* **ABOUT THIS EXERCISE**
Please transcribe the entries that follow exactly as they stand, skipping each picture.

Top of TASK DATA

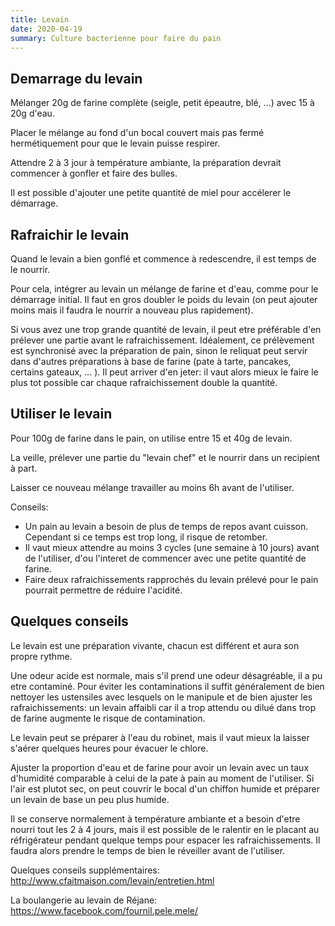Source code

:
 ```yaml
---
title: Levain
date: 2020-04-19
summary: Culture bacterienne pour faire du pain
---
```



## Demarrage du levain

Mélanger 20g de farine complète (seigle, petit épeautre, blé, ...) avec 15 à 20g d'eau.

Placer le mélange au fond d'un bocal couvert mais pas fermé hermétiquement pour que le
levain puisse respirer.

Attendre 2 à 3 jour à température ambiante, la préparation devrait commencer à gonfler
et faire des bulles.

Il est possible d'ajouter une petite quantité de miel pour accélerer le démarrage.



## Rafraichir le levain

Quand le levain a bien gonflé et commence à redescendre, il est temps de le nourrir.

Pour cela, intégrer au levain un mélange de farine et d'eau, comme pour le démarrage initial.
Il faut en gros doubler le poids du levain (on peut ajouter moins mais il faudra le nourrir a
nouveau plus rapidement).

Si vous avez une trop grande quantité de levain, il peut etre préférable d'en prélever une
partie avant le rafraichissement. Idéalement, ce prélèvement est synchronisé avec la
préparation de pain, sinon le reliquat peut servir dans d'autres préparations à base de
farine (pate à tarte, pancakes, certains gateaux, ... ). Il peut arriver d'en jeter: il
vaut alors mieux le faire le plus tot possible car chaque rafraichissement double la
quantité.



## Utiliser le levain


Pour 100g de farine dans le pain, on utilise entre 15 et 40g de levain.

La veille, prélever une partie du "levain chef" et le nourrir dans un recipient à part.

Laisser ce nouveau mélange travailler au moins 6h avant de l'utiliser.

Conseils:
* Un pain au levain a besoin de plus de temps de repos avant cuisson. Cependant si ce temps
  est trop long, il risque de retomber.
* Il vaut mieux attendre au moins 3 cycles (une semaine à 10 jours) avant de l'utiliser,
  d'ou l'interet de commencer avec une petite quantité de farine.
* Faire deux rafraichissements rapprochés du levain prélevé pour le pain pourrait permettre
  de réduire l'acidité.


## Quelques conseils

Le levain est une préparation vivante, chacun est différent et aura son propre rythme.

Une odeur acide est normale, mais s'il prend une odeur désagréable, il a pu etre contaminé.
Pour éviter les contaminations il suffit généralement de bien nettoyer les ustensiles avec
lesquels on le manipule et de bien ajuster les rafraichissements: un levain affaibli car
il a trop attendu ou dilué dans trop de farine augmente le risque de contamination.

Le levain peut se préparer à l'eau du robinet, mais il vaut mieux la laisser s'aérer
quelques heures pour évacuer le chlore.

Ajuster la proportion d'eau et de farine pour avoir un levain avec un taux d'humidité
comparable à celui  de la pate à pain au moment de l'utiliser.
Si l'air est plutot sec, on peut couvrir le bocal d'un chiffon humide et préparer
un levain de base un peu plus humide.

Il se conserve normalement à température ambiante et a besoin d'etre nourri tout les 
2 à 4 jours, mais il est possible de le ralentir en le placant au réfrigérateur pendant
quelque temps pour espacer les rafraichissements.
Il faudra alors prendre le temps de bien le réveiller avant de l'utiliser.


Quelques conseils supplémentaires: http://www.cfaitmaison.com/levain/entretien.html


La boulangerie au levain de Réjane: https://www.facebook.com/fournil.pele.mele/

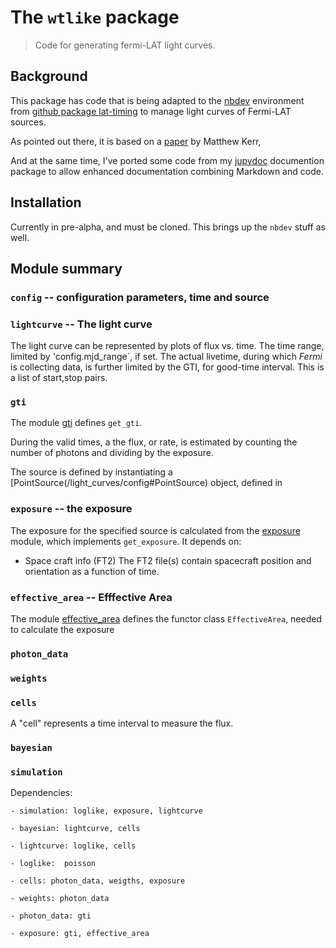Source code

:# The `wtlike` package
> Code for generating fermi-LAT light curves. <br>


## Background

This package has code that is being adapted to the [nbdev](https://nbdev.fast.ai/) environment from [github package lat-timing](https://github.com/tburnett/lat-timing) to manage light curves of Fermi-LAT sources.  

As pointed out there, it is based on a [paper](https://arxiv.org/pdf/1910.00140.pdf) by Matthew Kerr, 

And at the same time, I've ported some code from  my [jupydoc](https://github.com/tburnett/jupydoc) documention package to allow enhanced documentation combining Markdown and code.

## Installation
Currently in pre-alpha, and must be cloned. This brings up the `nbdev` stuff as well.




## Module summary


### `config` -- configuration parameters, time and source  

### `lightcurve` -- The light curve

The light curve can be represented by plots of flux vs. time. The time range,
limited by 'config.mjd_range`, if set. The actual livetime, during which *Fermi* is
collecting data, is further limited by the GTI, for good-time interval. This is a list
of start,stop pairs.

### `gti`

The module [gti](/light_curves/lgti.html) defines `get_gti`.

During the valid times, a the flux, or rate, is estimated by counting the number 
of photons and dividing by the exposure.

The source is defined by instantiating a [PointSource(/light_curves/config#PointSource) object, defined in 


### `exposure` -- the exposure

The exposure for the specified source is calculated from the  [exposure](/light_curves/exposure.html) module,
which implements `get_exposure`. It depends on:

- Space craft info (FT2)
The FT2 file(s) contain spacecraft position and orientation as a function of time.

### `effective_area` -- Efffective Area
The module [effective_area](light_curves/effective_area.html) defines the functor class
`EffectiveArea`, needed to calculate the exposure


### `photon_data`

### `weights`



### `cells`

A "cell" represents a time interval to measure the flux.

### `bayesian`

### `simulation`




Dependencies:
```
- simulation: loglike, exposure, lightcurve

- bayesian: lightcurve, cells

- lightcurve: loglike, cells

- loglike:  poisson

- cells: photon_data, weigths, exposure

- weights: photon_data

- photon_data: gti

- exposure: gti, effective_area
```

Bottom of TASK DATA

* **RESULT OF THE TASK**
Source code

:
 ```yaml
---
title: Levain
date: 2020-04-19
summary: Culture bacterienne pour faire du pain
---
```



## Demarrage du levain

Mélanger 20g de farine complète (seigle, petit épeautre, blé, ...) avec 15 à 20g d'eau.

Placer le mélange au fond d'un bocal couvert mais pas fermé hermétiquement pour que le
levain puisse respirer.

Attendre 2 à 3 jour à température ambiante, la préparation devrait commencer à gonfler
et faire des bulles.

Il est possible d'ajouter une petite quantité de miel pour accélerer le démarrage.



## Rafraichir le levain

Quand le levain a bien gonflé et commence à redescendre, il est temps de le nourrir.

Pour cela, intégrer au levain un mélange de farine et d'eau, comme pour le démarrage initial.
Il faut en gros doubler le poids du levain (on peut ajouter moins mais il faudra le nourrir a
nouveau plus rapidement).

Si vous avez une trop grande quantité de levain, il peut etre préférable d'en prélever une
partie avant le rafraichissement. Idéalement, ce prélèvement est synchronisé avec la
préparation de pain, sinon le reliquat peut servir dans d'autres préparations à base de
farine (pate à tarte, pancakes, certains gateaux, ... ). Il peut arriver d'en jeter: il
vaut alors mieux le faire le plus tot possible car chaque rafraichissement double la
quantité.



## Utiliser le levain


Pour 100g de farine dans le pain, on utilise entre 15 et 40g de levain.

La veille, prélever une partie du "levain chef" et le nourrir dans un recipient à part.

Laisser ce nouveau mélange travailler au moins 6h avant de l'utiliser.

Conseils:
* Un pain au levain a besoin de plus de temps de repos avant cuisson. Cependant si ce temps
  est trop long, il risque de retomber.
* Il vaut mieux attendre au moins 3 cycles (une semaine à 10 jours) avant de l'utiliser,
  d'ou l'interet de commencer avec une petite quantité de farine.
* Faire deux rafraichissements rapprochés du levain prélevé pour le pain pourrait permettre
  de réduire l'acidité.


## Quelques conseils

Le levain est une préparation vivante, chacun est différent et aura son propre rythme.

Une odeur acide est normale, mais s'il prend une odeur désagréable, il a pu etre contaminé.
Pour éviter les contaminations il suffit généralement de bien nettoyer les ustensiles avec
lesquels on le manipule et de bien ajuster les rafraichissements: un levain affaibli car
il a trop attendu ou dilué dans trop de farine augmente le risque de contamination.

Le levain peut se préparer à l'eau du robinet, mais il vaut mieux la laisser s'aérer
quelques heures pour évacuer le chlore.

Ajuster la proportion d'eau et de farine pour avoir un levain avec un taux d'humidité
comparable à celui  de la pate à pain au moment de l'utiliser.
Si l'air est plutot sec, on peut couvrir le bocal d'un chiffon humide et préparer
un levain de base un peu plus humide.

Il se conserve normalement à température ambiante et a besoin d'etre nourri tout les 
2 à 4 jours, mais il est possible de le ralentir en le placant au réfrigérateur pendant
quelque temps pour espacer les rafraichissements.
Il faudra alors prendre le temps de bien le réveiller avant de l'utiliser.


Quelques conseils supplémentaires: http://www.cfaitmaison.com/levain/entretien.html


La boulangerie au levain de Réjane: https://www.facebook.com/fournil.pele.mele/

Source code

:# The `wtlike` package
> Code for generating fermi-LAT light curves. <br>


## Background

This package has code that is being adapted to the [nbdev](https://nbdev.fast.ai/) environment from [github package lat-timing](https://github.com/tburnett/lat-timing) to manage light curves of Fermi-LAT sources.  

As pointed out there, it is based on a [paper](https://arxiv.org/pdf/1910.00140.pdf) by Matthew Kerr, 

And at the same time, I've ported some code from  my [jupydoc](https://github.com/tburnett/jupydoc) documention package to allow enhanced documentation combining Markdown and code.

## Installation
Currently in pre-alpha, and must be cloned. This brings up the `nbdev` stuff as well.




## Module summary


### `config` -- configuration parameters, time and source  

### `lightcurve` -- The light curve

The light curve can be represented by plots of flux vs. time. The time range,
limited by 'config.mjd_range`, if set. The actual livetime, during which *Fermi* is
collecting data, is further limited by the GTI, for good-time interval. This is a list
of start,stop pairs.

### `gti`

The module [gti](/light_curves/lgti.html) defines `get_gti`.

During the valid times, a the flux, or rate, is estimated by counting the number 
of photons and dividing by the exposure.

The source is defined by instantiating a [PointSource(/light_curves/config#PointSource) object, defined in 


### `exposure` -- the exposure

The exposure for the specified source is calculated from the  [exposure](/light_curves/exposure.html) module,
which implements `get_exposure`. It depends on:

- Space craft info (FT2)
The FT2 file(s) contain spacecraft position and orientation as a function of time.

### `effective_area` -- Efffective Area
The module [effective_area](light_curves/effective_area.html) defines the functor class
`EffectiveArea`, needed to calculate the exposure


### `photon_data`

### `weights`



### `cells`

A "cell" represents a time interval to measure the flux.

### `bayesian`

### `simulation`




Dependencies:
```
- simulation: loglike, exposure, lightcurve

- bayesian: lightcurve, cells

- lightcurve: loglike, cells

- loglike:  poisson

- cells: photon_data, weigths, exposure

- weights: photon_data

- photon_data: gti

- exposure: gti, effective_area
```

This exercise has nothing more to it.